How Peter Frampton Met the Talk Box
Peter Frampton might be more closely identified with the talk box than any other rock guitarist, but that doesn't mean he was the first to use it. In fact, as he recently recalled while discussing his 1975 appearance on 'The Midnight Special,' he might never have started using it if not for George Harrison, Bob Dylan and Joe Walsh.
"It was just the coolest effect," Frampton enthused. "I had been actually introduced to it physically on the George Harrison sessions [for] 'All Things Must Pass.' I was playing on that, on the tracks, and Pete Drake was brought in from Nashville, the incredible, legendary pedal steel player. I think Bob Dylan had recommended to George that he was on 'Nashville Skyline.' And so Pete Drake comes into Abbey Road and he's sitting right there, and sets up his pedal steel. The nicest, nicest man. He says, 'Hey, Peter, have you ever heard one of these voice boxes?'"

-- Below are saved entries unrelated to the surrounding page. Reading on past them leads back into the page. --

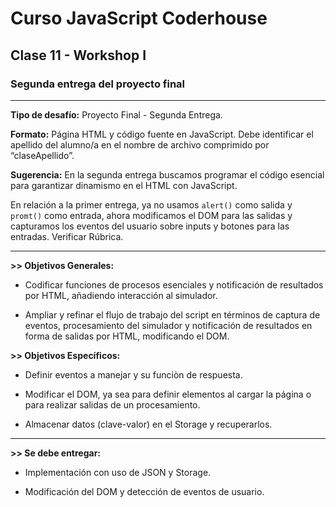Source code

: # Curso JavaScript Coderhouse

## Clase 11 - Workshop I

### Segunda entrega del proyecto final

---

**Tipo de desafío:** 
Proyecto Final - Segunda Entrega.

**Formato:** 
Página HTML y código fuente en JavaScript. Debe identificar el apellido del alumno/a en el nombre de archivo comprimido por “claseApellido”. 

**Sugerencia:**
En la segunda entrega buscamos programar el código esencial para garantizar dinamismo en el HTML con JavaScript. 

En relación a la primer entrega, ya no usamos `alert()` como salida y `promt()` como entrada, ahora modificamos el DOM para las salidas y capturamos los eventos del usuario sobre inputs y botones para las entradas. Verificar Rúbrica.

---

**>> Objetivos Generales:**

- Codificar funciones de procesos esenciales y notificación de resultados por HTML, añadiendo interacción al simulador. 

- Ampliar y refinar el flujo de trabajo del script en términos de captura de eventos, procesamiento del simulador y notificación de resultados en forma de salidas por HTML, modificando el DOM.


**>> Objetivos Específicos:**

- Definir eventos a manejar y su funciòn de respuesta.

- Modificar el DOM, ya sea para definir elementos al cargar la página o para realizar salidas de un procesamiento.

- Almacenar datos (clave-valor) en el Storage y recuperarlos.


---

**>> Se debe entregar:**

- Implementación con uso de JSON y Storage. 

- Modificación del DOM y detección de eventos de usuario.
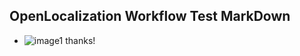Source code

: ## OpenLocalization Workflow Test MarkDown
* ![image1](.\8b7e69da-0255-4d77-ac0c-0febf4f6ae34.PNG) 
thanks!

When Frampton told Drake he'd heard the effect but hadn't seen it in action, Drake quickly obliged. "He gets out this little box, sets it on the side of the pedal steel there, plugs it in, whatever, a pipe comes out, he sticks it in his mouth, and the pedal steel starts singing to me. It's like I think I've died and gone to heaven -- this is the sound, and it's right in front of me. Pete Drake's wife had lent that very one to Joe Walsh to do 'Rocky Mountain Way,' so that's how it all started."